[Plotted data images]
________________________

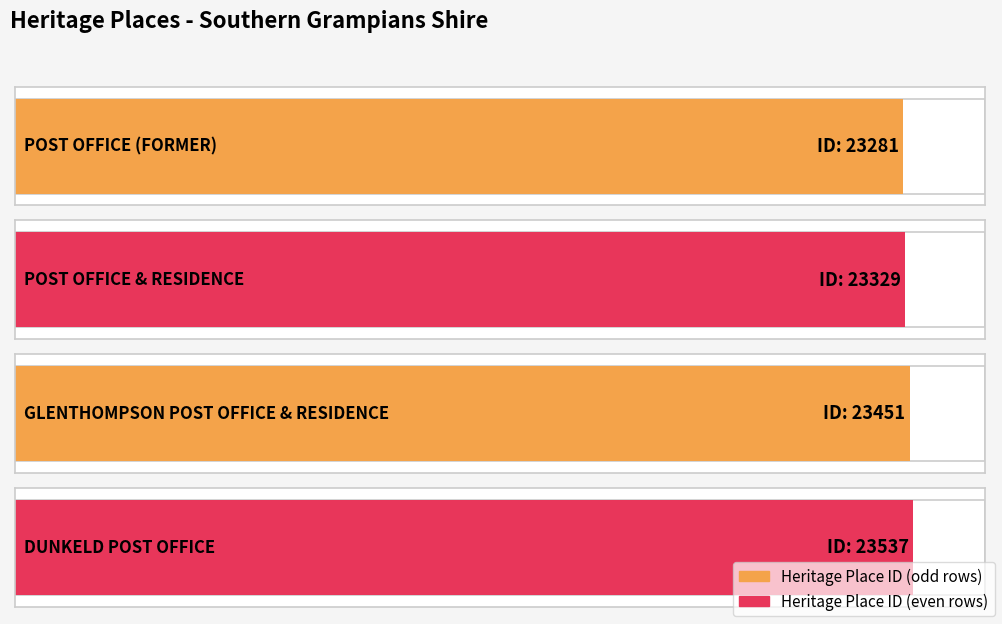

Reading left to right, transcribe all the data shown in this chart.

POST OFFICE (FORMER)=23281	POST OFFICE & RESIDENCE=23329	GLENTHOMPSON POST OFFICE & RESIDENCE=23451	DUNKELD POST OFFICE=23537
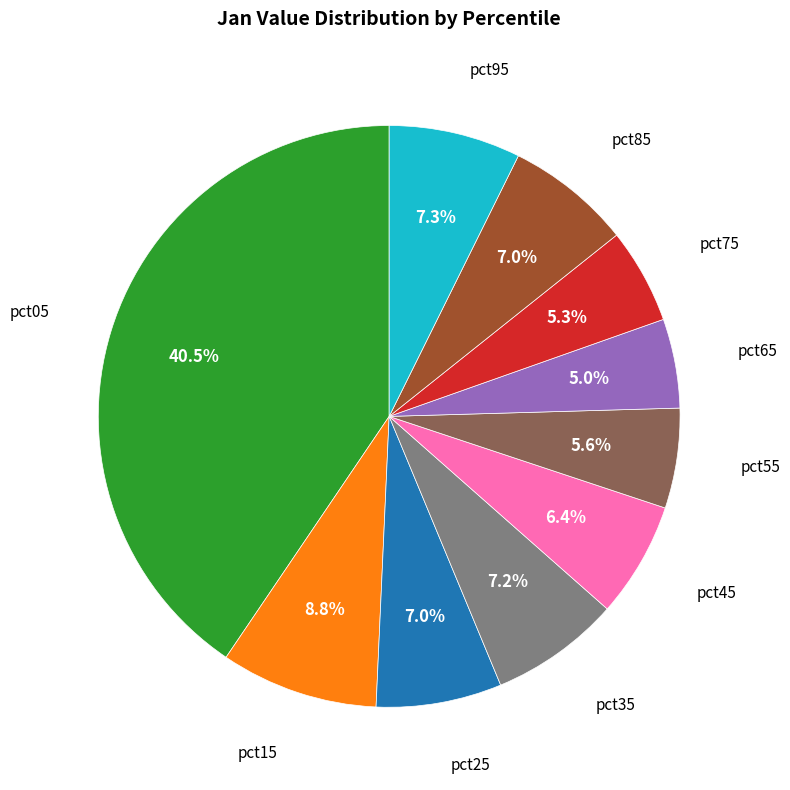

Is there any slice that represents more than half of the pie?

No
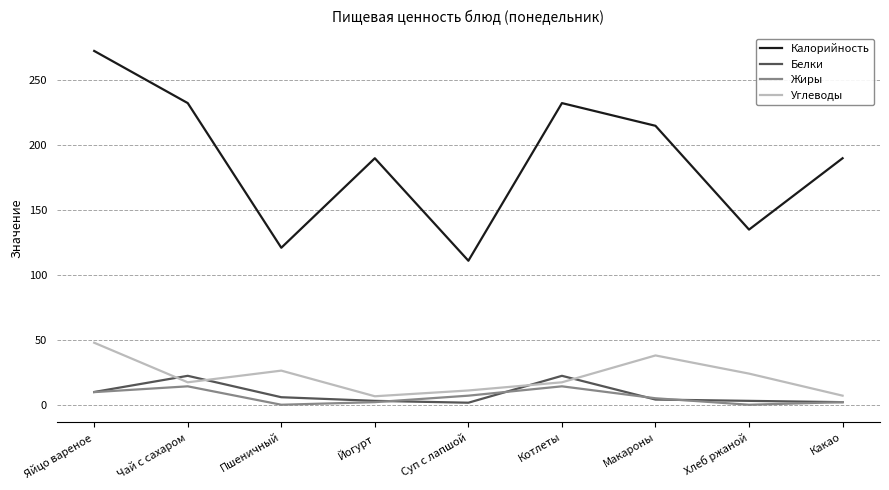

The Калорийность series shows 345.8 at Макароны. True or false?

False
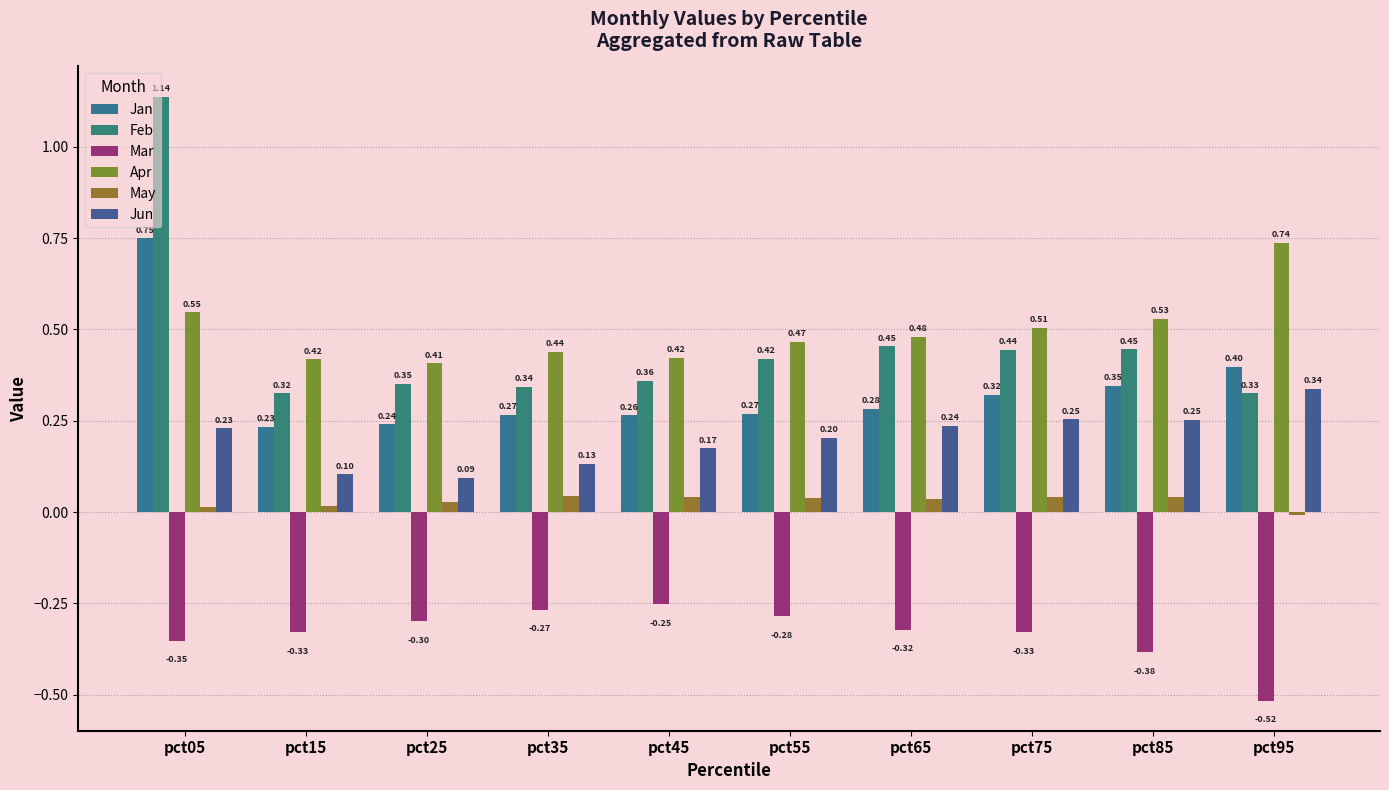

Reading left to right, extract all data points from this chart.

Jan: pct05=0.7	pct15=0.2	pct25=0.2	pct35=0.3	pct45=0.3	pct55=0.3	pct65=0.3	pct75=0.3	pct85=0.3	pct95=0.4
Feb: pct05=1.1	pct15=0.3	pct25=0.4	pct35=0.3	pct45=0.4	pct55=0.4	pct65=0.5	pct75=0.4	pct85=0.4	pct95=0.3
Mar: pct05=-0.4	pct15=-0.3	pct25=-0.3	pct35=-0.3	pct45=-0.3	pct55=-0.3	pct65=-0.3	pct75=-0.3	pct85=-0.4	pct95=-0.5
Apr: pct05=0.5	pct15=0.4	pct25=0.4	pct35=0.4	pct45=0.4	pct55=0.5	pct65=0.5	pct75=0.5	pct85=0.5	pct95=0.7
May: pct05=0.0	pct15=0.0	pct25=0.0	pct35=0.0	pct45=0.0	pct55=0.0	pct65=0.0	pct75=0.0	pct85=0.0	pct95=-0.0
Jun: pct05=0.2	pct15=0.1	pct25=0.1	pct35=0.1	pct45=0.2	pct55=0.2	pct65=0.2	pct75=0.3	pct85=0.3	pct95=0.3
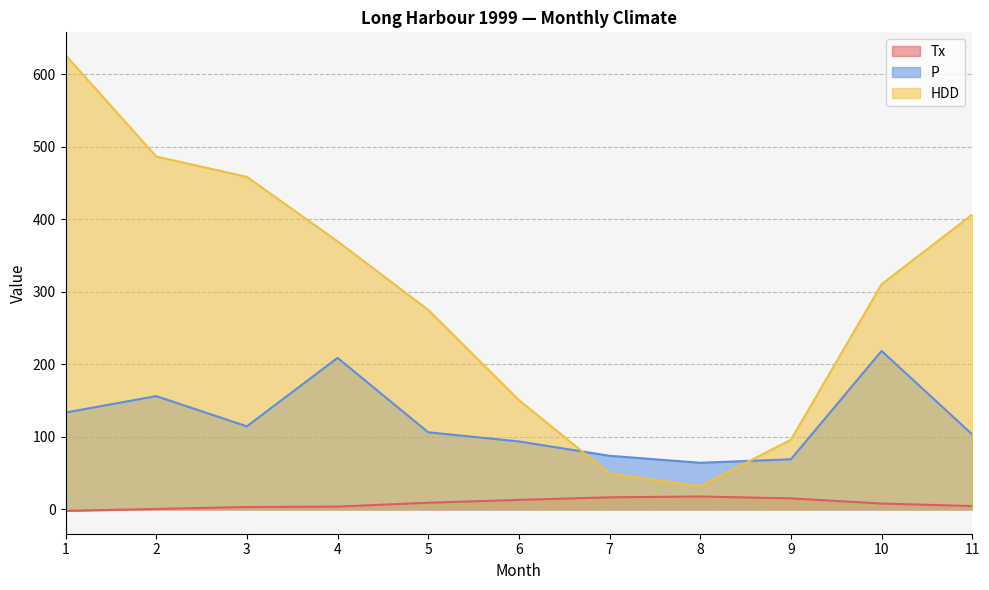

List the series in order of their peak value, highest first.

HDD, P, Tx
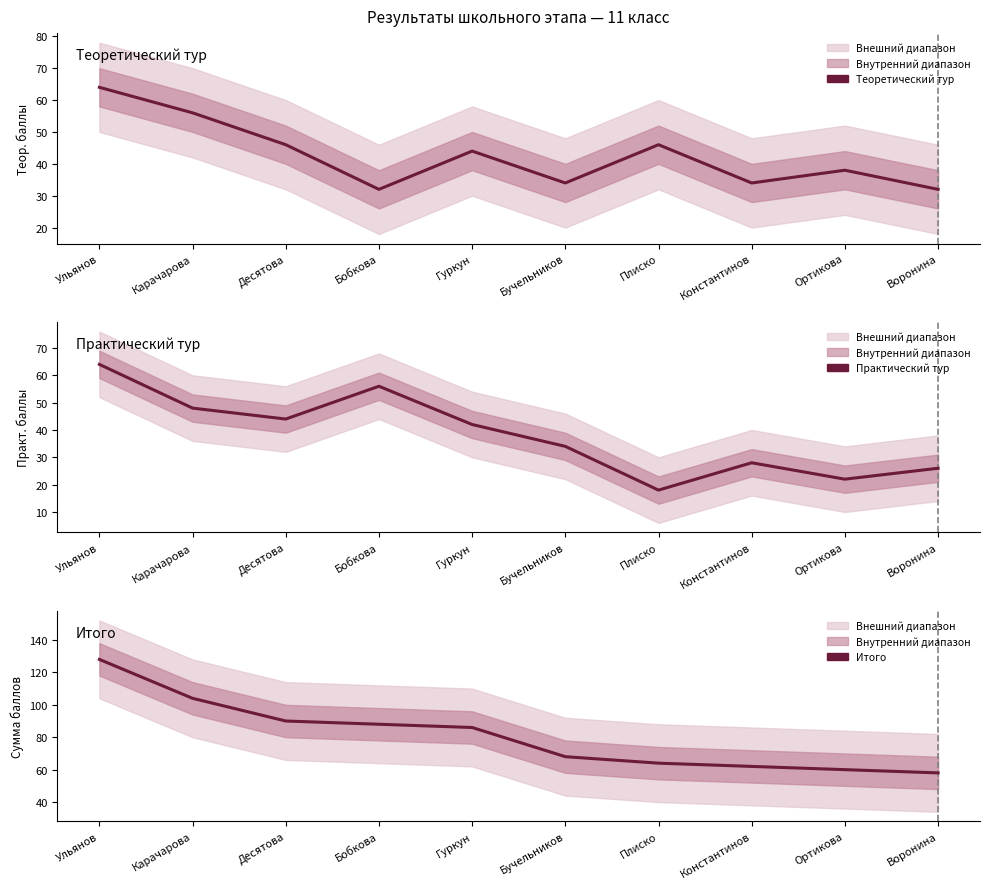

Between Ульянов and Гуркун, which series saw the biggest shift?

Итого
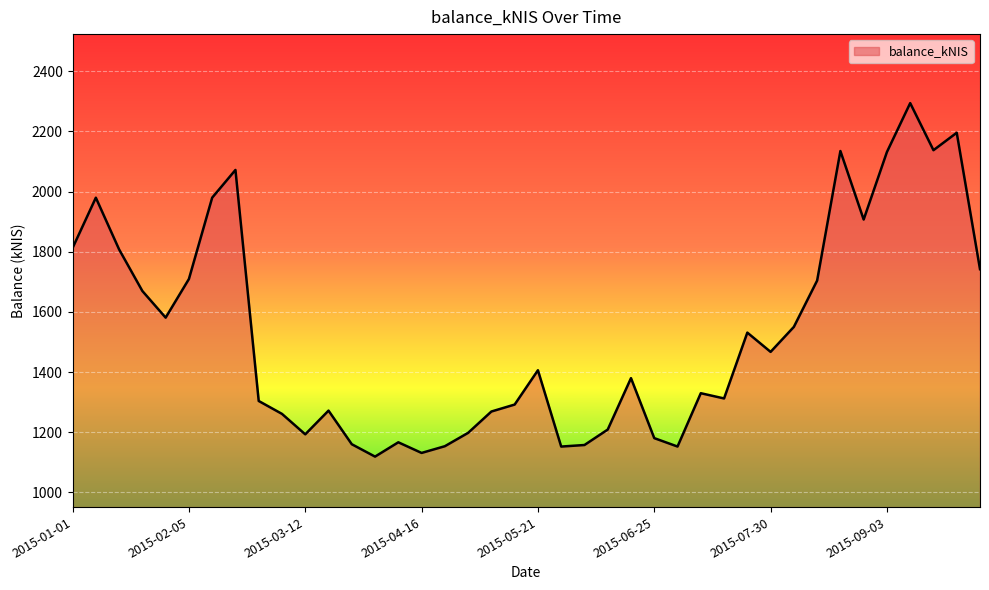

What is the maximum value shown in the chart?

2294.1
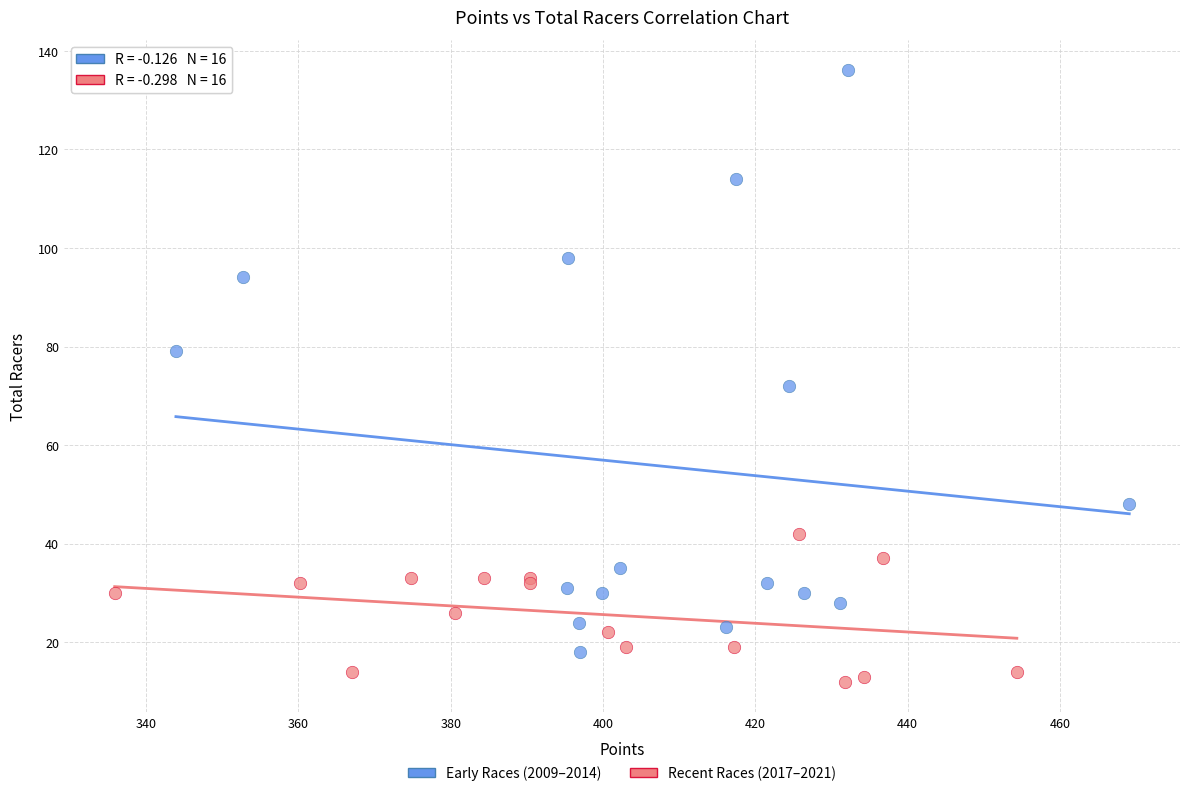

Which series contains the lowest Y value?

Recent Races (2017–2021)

________________________

▶ _Job item_:
Edit all of the entries by changing every "chart" to "graph" and keeping the rest unchanged. Omit the pictures from your answer.

▶ _Exercise response_:
Reading left to right, transcribe all the data shown in this graph.

POST OFFICE (FORMER)=23281	POST OFFICE & RESIDENCE=23329	GLENTHOMPSON POST OFFICE & RESIDENCE=23451	DUNKELD POST OFFICE=23537

Is there any slice that represents more than half of the pie?

No

The Калорийность series shows 345.8 at Макароны. True or false?

False

Reading left to right, extract all data points from this graph.

Jan: pct05=0.7	pct15=0.2	pct25=0.2	pct35=0.3	pct45=0.3	pct55=0.3	pct65=0.3	pct75=0.3	pct85=0.3	pct95=0.4
Feb: pct05=1.1	pct15=0.3	pct25=0.4	pct35=0.3	pct45=0.4	pct55=0.4	pct65=0.5	pct75=0.4	pct85=0.4	pct95=0.3
Mar: pct05=-0.4	pct15=-0.3	pct25=-0.3	pct35=-0.3	pct45=-0.3	pct55=-0.3	pct65=-0.3	pct75=-0.3	pct85=-0.4	pct95=-0.5
Apr: pct05=0.5	pct15=0.4	pct25=0.4	pct35=0.4	pct45=0.4	pct55=0.5	pct65=0.5	pct75=0.5	pct85=0.5	pct95=0.7
May: pct05=0.0	pct15=0.0	pct25=0.0	pct35=0.0	pct45=0.0	pct55=0.0	pct65=0.0	pct75=0.0	pct85=0.0	pct95=-0.0
Jun: pct05=0.2	pct15=0.1	pct25=0.1	pct35=0.1	pct45=0.2	pct55=0.2	pct65=0.2	pct75=0.3	pct85=0.3	pct95=0.3

List the series in order of their peak value, highest first.

HDD, P, Tx

Between Ульянов and Гуркун, which series saw the biggest shift?

Итого

What is the maximum value shown in the graph?

2294.1

Which series contains the lowest Y value?

Recent Races (2017–2021)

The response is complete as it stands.